Entertainment

Here's Where All That Nickelodeon Slime Comes From

by Jordana Lipsitz

It's a wonder that anyone who attends The Kids Choice Awards bothers dressing up, what with all that green goop flying around. This year, recipients of Nickelodeon's famous slime included everyone from John Stamos, an innocent audience member, to Blake Shelton, the host of the evening. One couldn't even debut a new clip of an upcoming movie, like Jason Sudeikis and Josh Gad did for Angry Birds, without getting slimed. Not that it was unusual — you can't go 10 minutes at any Kids Choice Awards without a star getting covered in the unnaturally colored stuff. This green goop has been getting flung around Nickelodeon's live shows since the '80s, but where did slime come from, and how did it take hold?

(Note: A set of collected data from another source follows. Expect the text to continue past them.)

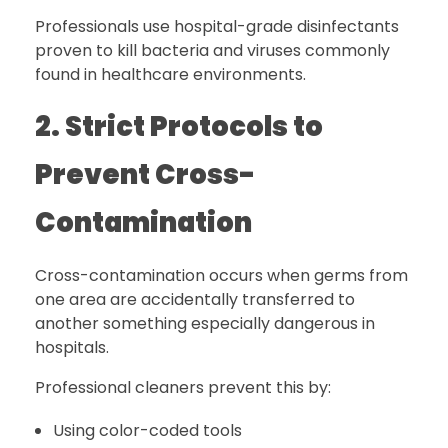
Professionals use hospital-grade disinfectants
proven to kill bacteria and viruses commonly
found in healthcare environments.
2. Strict Protocols to
Prevent Cross-
Contamination
Cross-contamination occurs when germs from
one area are accidentally transferred to
another something especially dangerous in
hospitals.
Professional cleaners prevent this by:
Using color-coded tools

According to Mental Floss, slime made its first appearance on a Canadian sketch comedy show that ran for 11 years (1979-1990), You Can't Do That On Television. Apparently, the show's prop masters were asked to make a slime-like substance, but weren't told it'd be dumped on a child, so they created something that included green latex paint and other gross, unhealthy substances. Once they learned what the slime's use would be, they changed the formula so they wouldn't be pouring something on a child that would make him or her sick. Instead, they used a mixture of green jello and flour, and since then, slime has evolved to have various different components, possibly based on how quickly the mixture needs to made or what's in a show's budget. Summer Sanders, host of Figure It Out, told MTV News that in her time on the show from 1997-2000, the slime used was actually pretty tasty:

"The slime was really cold. They kept it refrigerated, because it was vanilla pudding and green food coloring,” So half of the reaction from the panelists was the fact they were getting slimed, but the other half was that it was so freezing that it just shocked you. But that's why [Danny Tamberelli] would eat it all the time, because it was just vanilla pudding."

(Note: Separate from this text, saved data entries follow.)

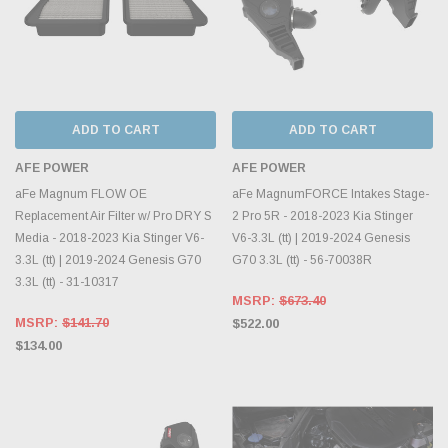
ADD TO CART
ADD TO CART
AFE POWER
AFE POWER
aFe Magnum FLOW OE
aFe MagnumFORCE Intakes Stage-
Replacement Air Filter w/ Pro DRY S
2 Pro 5R - 2018-2023 Kia Stinger
Media - 2018-2023 Kia Stinger V6-
V6-3.3L (tt) | 2019-2024 Genesis
3.3L (tt) | 2019-2024 Genesis G70
G70 3.3L (tt) - 56-70038R
3.3L (tt) - 31-10317
MSRP:
$673.40
MSRP:
$141.70
$522.00
$134.00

Soon, because kids seemingly couldn't get enough slime, the green concoction oozed on to other shows like Double Dare, Wild and Crazy Kids, and Figure It Out. It was so popular that Nickelodeon also went on to create toys that piggybacked off kids' intense desire to get slimed, like slime shampoo and the gooey material Floam.

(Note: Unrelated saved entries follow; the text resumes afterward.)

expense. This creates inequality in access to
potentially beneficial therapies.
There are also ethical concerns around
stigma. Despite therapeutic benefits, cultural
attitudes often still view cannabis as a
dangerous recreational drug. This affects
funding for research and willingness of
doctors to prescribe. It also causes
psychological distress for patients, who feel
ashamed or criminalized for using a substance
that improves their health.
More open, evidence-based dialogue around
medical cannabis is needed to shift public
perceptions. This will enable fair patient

Back in the '90s and early '00s, a kid who wanted to get slimed IRL could head to the now defunct Nickelodeon Studios in Orlando, where some of your favorite shows, including the daily game show Slime Time Live, were filmed with live studio audiences. Even if they weren't on the show, a kid touring the studio could get slimed at any moment — how cool is that? Now, sadly, that isn't the case, as the area is home to the Nickelodeon Hotel. The hotel does host a Double Dare Live! show where one can get slimed, but it's not quite the same.

These days, Nickelodeon slime is kept mostly to awards shows like the Kids Choice. It makes me nostalgic for the good ole days, when slime fell from the heavens in bucket loads on all of our favorite Nickelodeon stars, but alas, things have changed and presenting at an awards show is the closest any of us will ever get to re-living that dream.